Hypergranulosis is a term pathologists use to describe an increased number of cells in the granular layer of the skin. The granular layer is normally a thin layer found close to the skin’s surface, within a part of the skin called the epidermis. Hypergranulosis is a benign (non-cancerous) descriptive finding rather than a diagnosis on its own. Pathologists note this finding when examining skin samples under a microscope.
The granular layer is an important part of healthy skin and typically consists of one or two layers of cells. Under a microscope, these cells contain dark purple granules, which give this layer its name. These granules help strengthen the skin and maintain moisture, contributing to the protective barrier function of the skin’s surface.
Hypergranulosis can occur in response to various skin conditions and external factors, including:
Viral warts: Hypergranulosis is often seen in warts caused by the human papillomavirus (HPV).
Rashes and inflammatory conditions: Chronic skin conditions such as eczema or lichen planus frequently show hypergranulosis.
Skin trauma: Repeated rubbing, scratching, or other mechanical irritation can lead to hypergranulosis.
Chronic inflammation: Persistent inflammation from conditions such as psoriasis or dermatitis can cause hypergranulosis.
Certain types of nevi (moles): Some benign moles can display hypergranulosis.
Hypergranulosis often appears alongside other skin changes such as hyperkeratosis (thickening of the outer keratin layer) and acanthosis (thickening of the epidermis).
Hypergranulosis is diagnosed by a pathologist examining a skin biopsy under a microscope. The pathologist looks for a thickened granular layer containing an increased number of cells with prominent granules. While hypergranulosis alone is not diagnostic, identifying this feature helps pathologists determine the underlying skin condition or reaction.
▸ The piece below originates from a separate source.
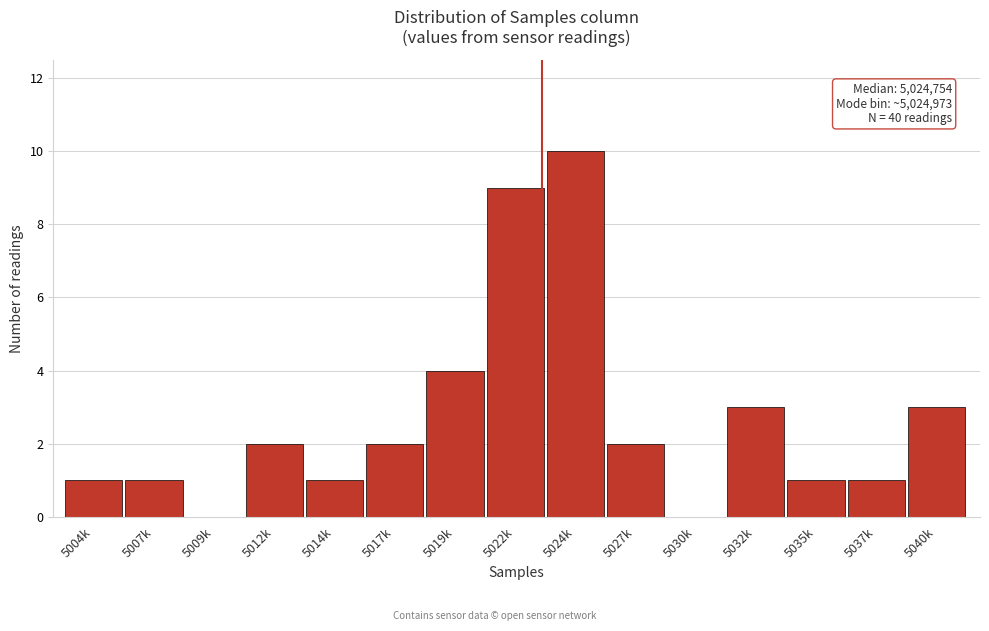

Reading right to left, extract all data points from this chart.

5040k=3	5037k=1	5035k=1	5032k=3	5030k=0	5027k=2	5024k=10	5022k=9	5019k=4	5017k=2	5014k=1	5012k=2	5009k=0	5007k=1	5004k=1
Hypergranulosis itself is harmless and not cancerous. However, it usually reflects an underlying skin condition or reaction that may require attention or treatment.
Treatment depends on the underlying cause of hypergranulosis:
Viral warts: Treatments include topical therapies, freezing (cryotherapy), or removal by a dermatologist.
Inflammatory skin conditions: Topical corticosteroids, moisturizing creams, or other medications may reduce inflammation and improve skin health.
Chronic trauma or irritation: Avoiding scratching, wearing protective clothing, or using emollients may help prevent and reduce skin irritation.
What could be causing the hypergranulosis in my skin?
Does the hypergranulosis indicate an underlying skin condition that needs treatment?
Will the hypergranulosis go away on its own, or should it be treated?
Are there specific skin-care practices I should follow to help manage or prevent hypergranulosis?
Should I be concerned about any serious skin conditions associated with this finding?